Security Empire: The Secret Police in Communist Eastern Europe, by Molly Pucci, Yale University Press, 696 pp, £16.99, ISBN: 978-1408853986
“Satan has roused his followers to a frenzy of hatred, and has marshalled his battalions for a mass attack upon our Christian faith.” The archbishop of Armagh, John D’Alton, made this warlike announcement in 1949 in the wake of the trial of the Hungarian cardinal József Mindszenty and the formation of NATO. Given that the church in Eastern Europe faced “savage persecution”, in D’Alton’s words, every Catholic, he stated, should be “a crusader” in the ideological war with the Stalin-led Soviet bloc. Quoting Christ as saying “he who is not with me is against me”, Ireland’s most senior cleric warned that Ireland could not be neutral in the Cold War as the NATO alliance emerged: this was “not a time for colourless neutrality”. Nobody should stand aside. On this, at least, Stalin’s followers, long hostile to the church, could agree.
For his part, Ivan Serov “did not stand to the side”. On the contrary, his biographer recorded, he charged “full steam ahead into the search for enemies”. The enemies in question, ten years before Mindszenty’s trial, were Serov’s former colleagues in the upper echelons of the Soviet secret service. One of many apparatchiks in the state apparatus recruited to fill the gaps created by Stalin’s Great Terror in the 1930s, Serov directed another campaign for the Soviet Union after the Second World War, this time in the Baltic states, eastern Germany and Poland. As the chief NKVD adviser to its equivalent service in Poland, Serov’s most serious enemy was the former Polish resistance, the military wing of the London-based government-in-exile, the Home Army.

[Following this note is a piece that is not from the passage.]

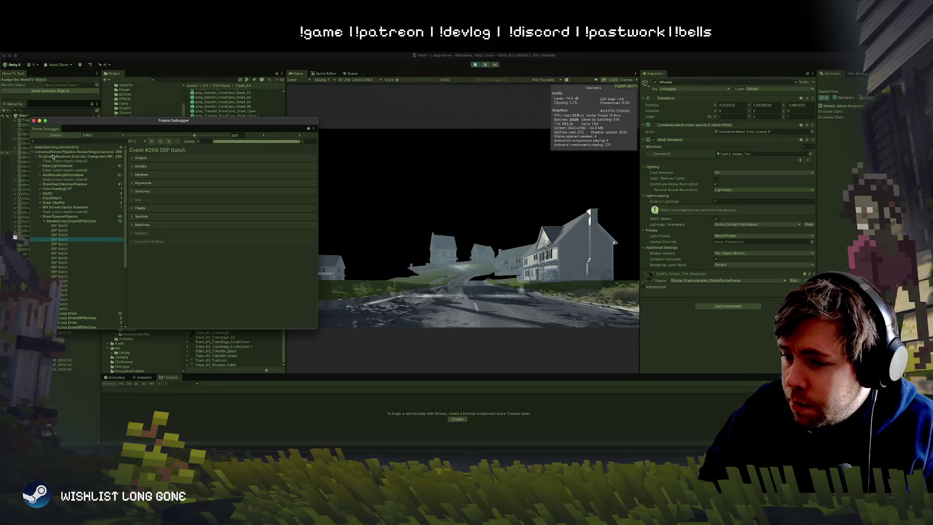
key(Down)
key(Down)
key(Down)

The challenge facing the Soviet and Polish communists at the end of the Second World War resembled that facing the Bolsheviks in the early 1920s: winning over or ensuring the co-operation of a widely dispersed population, mostly of peasant origin, in a country with a poorly known communist movement that had been based in urban areas. To fight Serov’s war, the secret police in Poland, unlike those in eastern Germany or Czechoslovakia, were organised on military lines; the first Polish secret police units were housed in barracks, sometimes alongside militia or Red Army units. One of Serov’s colleagues, a Pole, found a new military role in joining the secret police from the communist resistance. According to a personnel file, “General Moczar achieved much success in liberating the homeland as a member of the [partisans]. After liberation,” the file continued, “he led a number of campaigns in the war against the reactionary underground …”
With Poland, in Molly Pucci’s argument, “it is not possible to draw a clear line between the Second World War and the peace that followed. A profound sense of uncertainty hung over the era.” The communists believed they were fighting a civil war between 1945 and 1947, but most Polish historians see this period as one of Soviet repression. Pucci’s perspective is more nuanced. The conflict in which the Soviets supported the (communist) Polish Committee of National Liberation “developed many characteristics of a civil war”, she writes: “intimate violence, revenge killings, and unclear fronts and combat identities”. But the battle between the communists and the remnants of the Home Army, she argues, occurred in tandem with other conflicts that were motivated by factors such as national identity, class warfare and antisemitism. As one militia official put it: “Polish underground members fought with Ukrainian nationalists, Germans with Polish underground members, Germans with peasant vigilante groups, and – with [the] exception of the peasant vigilante groups – everyone hated the communists.” The legacy of the war in Eastern Europe was shaped by more than just Soviet power. By 1945 millions of civilians had been killed and millions more conscripted into military or resistance units. “Communist revolutions,” Pucci notes, “have historically been linked to war and its aftermath precisely because they mobilise millions of civilians into armed formations …” Many early recruits to communist secret police forces entered from either military or grassroots formations such as partisan units or peasant battalions.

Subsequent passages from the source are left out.